Work to complete:
Retype each line of the data below, keeping every character, space and line break unchanged.

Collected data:
· · ·
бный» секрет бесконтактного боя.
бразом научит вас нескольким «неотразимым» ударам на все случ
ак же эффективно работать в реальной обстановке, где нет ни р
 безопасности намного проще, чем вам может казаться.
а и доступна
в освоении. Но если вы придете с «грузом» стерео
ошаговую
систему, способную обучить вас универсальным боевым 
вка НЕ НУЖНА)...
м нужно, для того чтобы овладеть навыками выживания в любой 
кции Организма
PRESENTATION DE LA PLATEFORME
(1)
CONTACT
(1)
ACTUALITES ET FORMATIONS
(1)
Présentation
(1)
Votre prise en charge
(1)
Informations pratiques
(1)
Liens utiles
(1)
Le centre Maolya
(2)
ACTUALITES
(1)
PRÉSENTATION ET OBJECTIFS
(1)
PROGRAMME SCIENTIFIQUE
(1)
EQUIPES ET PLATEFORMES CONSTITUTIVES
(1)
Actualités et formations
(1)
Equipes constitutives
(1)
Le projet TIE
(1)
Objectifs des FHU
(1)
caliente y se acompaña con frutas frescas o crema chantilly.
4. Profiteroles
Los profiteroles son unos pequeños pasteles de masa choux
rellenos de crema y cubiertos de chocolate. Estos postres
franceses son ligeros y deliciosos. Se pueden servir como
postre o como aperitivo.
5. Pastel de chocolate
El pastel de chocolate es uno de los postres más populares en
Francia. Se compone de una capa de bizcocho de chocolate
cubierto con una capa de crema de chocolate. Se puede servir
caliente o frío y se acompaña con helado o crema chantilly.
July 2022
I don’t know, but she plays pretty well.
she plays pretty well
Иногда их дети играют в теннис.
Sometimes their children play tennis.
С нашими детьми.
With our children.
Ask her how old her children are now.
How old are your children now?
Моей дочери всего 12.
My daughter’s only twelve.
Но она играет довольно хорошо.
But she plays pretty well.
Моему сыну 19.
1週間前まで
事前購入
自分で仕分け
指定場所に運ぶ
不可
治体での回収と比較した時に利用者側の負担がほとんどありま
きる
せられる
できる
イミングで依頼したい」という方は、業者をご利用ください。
· · ·
Task answer:
бный» секрет бесконтактного боя.
бразом научит вас нескольким «неотразимым» ударам на все случ
ак же эффективно работать в реальной обстановке, где нет ни р
 безопасности намного проще, чем вам может казаться.
а и доступна
в освоении. Но если вы придете с «грузом» стерео
ошаговую
систему, способную обучить вас универсальным боевым 
вка НЕ НУЖНА)...
м нужно, для того чтобы овладеть навыками выживания в любой 
кции Организма
PRESENTATION DE LA PLATEFORME
(1)
CONTACT
(1)
ACTUALITES ET FORMATIONS
(1)
Présentation
(1)
Votre prise en charge
(1)
Informations pratiques
(1)
Liens utiles
(1)
Le centre Maolya
(2)
ACTUALITES
(1)
PRÉSENTATION ET OBJECTIFS
(1)
PROGRAMME SCIENTIFIQUE
(1)
EQUIPES ET PLATEFORMES CONSTITUTIVES
(1)
Actualités et formations
(1)
Equipes constitutives
(1)
Le projet TIE
(1)
Objectifs des FHU
(1)
caliente y se acompaña con frutas frescas o crema chantilly.
4. Profiteroles
Los profiteroles son unos pequeños pasteles de masa choux
rellenos de crema y cubiertos de chocolate. Estos postres
franceses son ligeros y deliciosos. Se pueden servir como
postre o como aperitivo.
5. Pastel de chocolate
El pastel de chocolate es uno de los postres más populares en
Francia. Se compone de una capa de bizcocho de chocolate
cubierto con una capa de crema de chocolate. Se puede servir
caliente o frío y se acompaña con helado o crema chantilly.
July 2022
I don’t know, but she plays pretty well.
she plays pretty well
Иногда их дети играют в теннис.
Sometimes their children play tennis.
С нашими детьми.
With our children.
Ask her how old her children are now.
How old are your children now?
Моей дочери всего 12.
My daughter’s only twelve.
Но она играет довольно хорошо.
But she plays pretty well.
Моему сыну 19.
1週間前まで
事前購入
自分で仕分け
指定場所に運ぶ
不可
治体での回収と比較した時に利用者側の負担がほとんどありま
きる
せられる
できる
イミングで依頼したい」という方は、業者をご利用ください。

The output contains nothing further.